RASHIDI WHEELER, 22, safety with Northwestern, collapsed in practice on 8/3/01 while trying to complete a rigorous set of timed wind sprints–a drill that violated NCAA rules for voluntary practices–and later died. Though Wheeler had asthma, it never kept him from participating in sports, and he had his inhaler with him during the practice. He struggled to catch his breath as he left the field and collapsed, and his breathing and pulse eventually stopped. He did not respond to CPR from the coaching staff or paramedics. Wheeler died an hour later at Evanston Hospital. His mother, Linda Will, said, “This is difficult for me. I just talked to my son last night.” Although the university later contended that Wheeler’s ingestion of ephedra-containing pills and drink mix played a role in his death, the Cook County coroner ruled Wheeler had died of exercise-induced bronchial asthma.—“Northwestern Player Dies at Practice”, NY Times 8/5/01.

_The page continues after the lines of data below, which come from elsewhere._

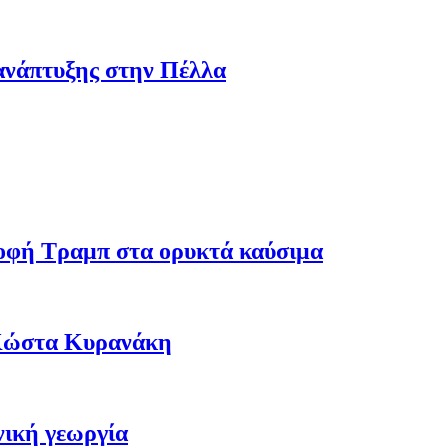
ανάπτυξης στην Πέλλα
ροφή Τραμπ στα ορυκτά καύσιμα
 Κώστα Κυρανάκη
νική γεωργία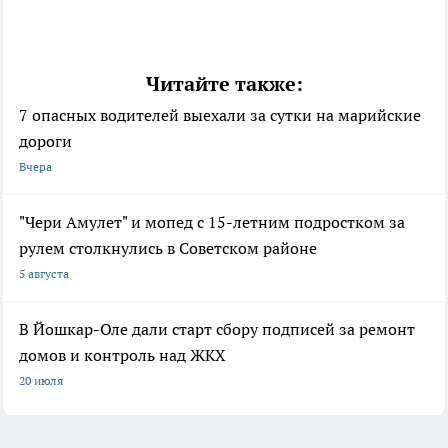
Читайте также:
7 опасных водителей выехали за сутки на марийские
дороги
Вчера
"Чери Амулет" и мопед с 15-летним подростком за
рулем столкнулись в Советском районе
5 августа
В Йошкар-Оле дали старт сбору подписей за ремонт
домов и контроль над ЖКХ
20 июля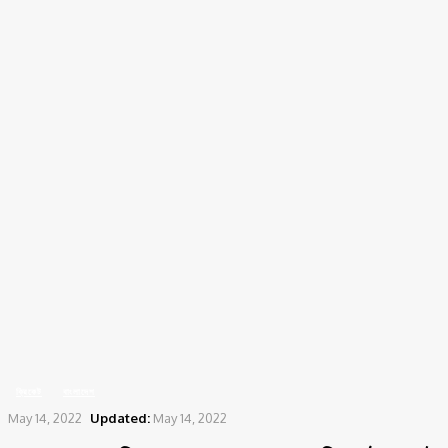
Home
ক্রিকেট
বাংলাদেশকে হারিয়ে দেশের মানুষের মুখে হাসি ফোটাতে চাই -দিমুথ করুনারত্নে
ক্রিকেট
বাংলাদেশ
May 14, 2022
Updated:
May 14, 2022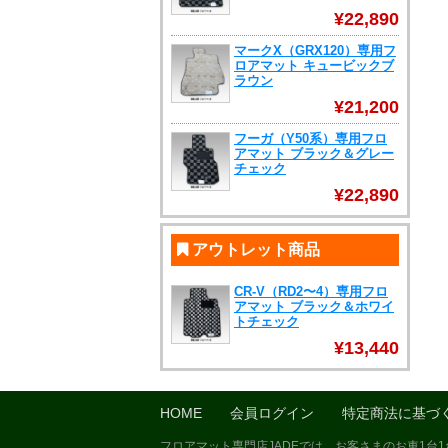
¥22,890
マークX（GRX120）専用フ
ロアマット キュービックブ
ラウン
¥21,200
フーガ（Y50系）専用フロ
アマット ブラック＆グレー
チェック
¥22,890
アウトレット商品
CR-V（RD2〜4）専用フロ
アマット ブラック＆ホワイ
トチェック
¥13,440
HOME
会員ログイン
特定商法に基づ
フロアマット専門店JADEでは、お客さまのお車1台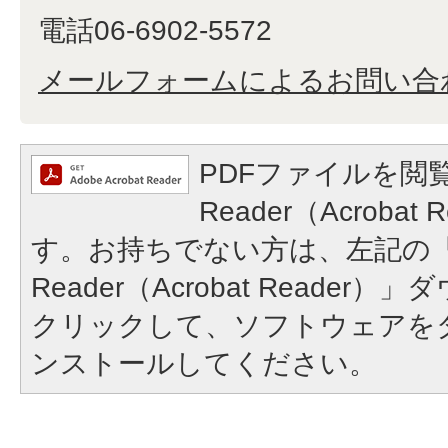
電話06-6902-5572
メールフォームによるお問い合
PDFファイルを閲覧
Reader（Acroba
す。お持ちでない方は、左記の「A
Reader（Acrobat Reade
クリックして、ソフトウェアを
ンストールしてください。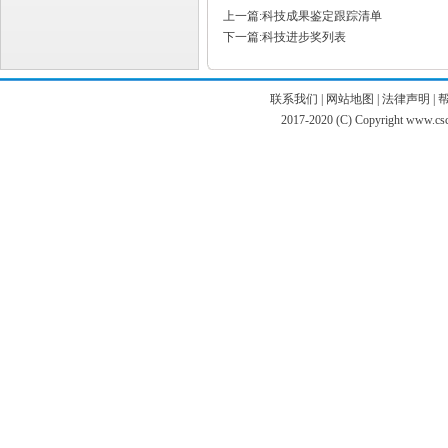
上一篇:科技成果鉴定跟踪清单
下一篇:科技进步奖列表
联系我们
|
网站地图
|
法律声明
|
2017-2020 (C) Copyright www.c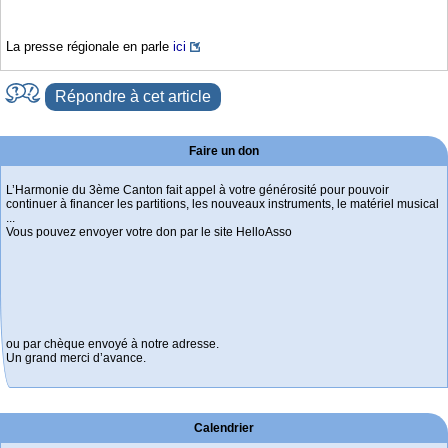
La presse régionale en parle
ici
Répondre à cet article
Faire un don
L’Harmonie du 3ème Canton fait appel à votre générosité pour pouvoir
continuer à financer les partitions, les nouveaux instruments, le matériel musical
...
Vous pouvez envoyer votre don par le site HelloAsso
ou par chèque envoyé à notre adresse.
Un grand merci d’avance.
Calendrier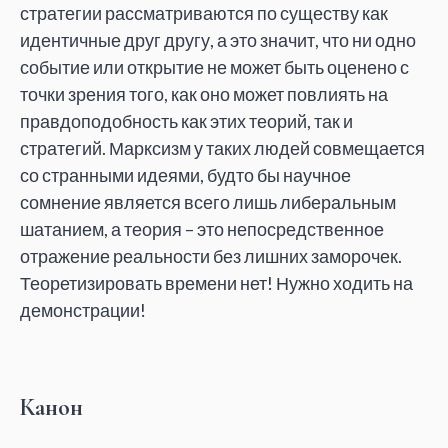
стратегии рассматриваются по существу как
идентичные друг другу, а это значит, что ни одно
событие или открытие не может быть оценено с
точки зрения того, как оно может повлиять на
правдоподобность как этих теорий, так и
стратегий. Марксизм у таких людей совмещается
со странными идеями, будто бы научное
сомнение является всего лишь либеральным
шатанием, а теория – это непосредственное
отражение реальности без лишних заморочек.
Теоретизировать времени нет! Нужно ходить на
демонстрации!
Канон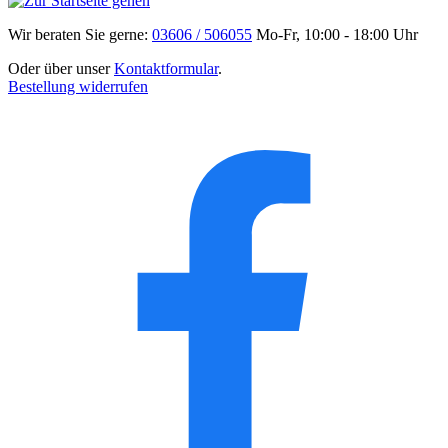
Wir beraten Sie gerne:
03606 / 506055
Mo-Fr, 10:00 - 18:00 Uhr
Oder über unser
Kontaktformular
.
Bestellung widerrufen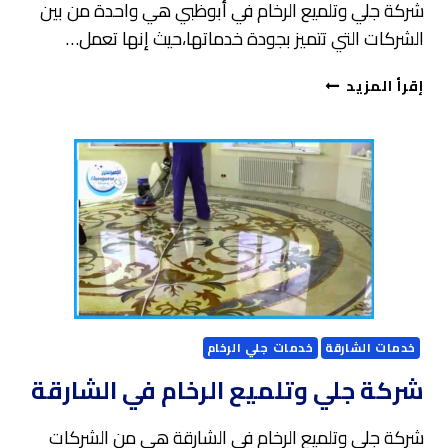
شركة جلي وتلميع الرخام في أبوظبي هي واحدة من بين
الشركات التي تتميز بجودة خدماتها،حيث إنها تعمل…
شركة
إقرأ المزيد
جلي
وتلميع
الرخام
في
أبوظبي
خدمات الشارقة
خدمات جلي الرخام
شركة جلي وتلميع الرخام في الشارقة
شركة جلي وتلميع الرخام في الشارقة هي من الشركات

“The majority of catastrophic injuries occur while playing defensive football. In 2012, two players were on defense and one was in a weight lifting session. Since 1977, 228 players with permanent cervical cord injuries were on the defensive side of the ball and 55 were on the offensive side with 44 unknown. Defensive backs were involved with 34.6 percent of the permanent cervical cord injuries followed by member of the kick-off team at 9.2 percent and linebackers at 9.5 percent.”–“Defensive backs at greatest risk for serious head and neck injuries from football”, AANS (American Association of Neurological Surgeons) 2012.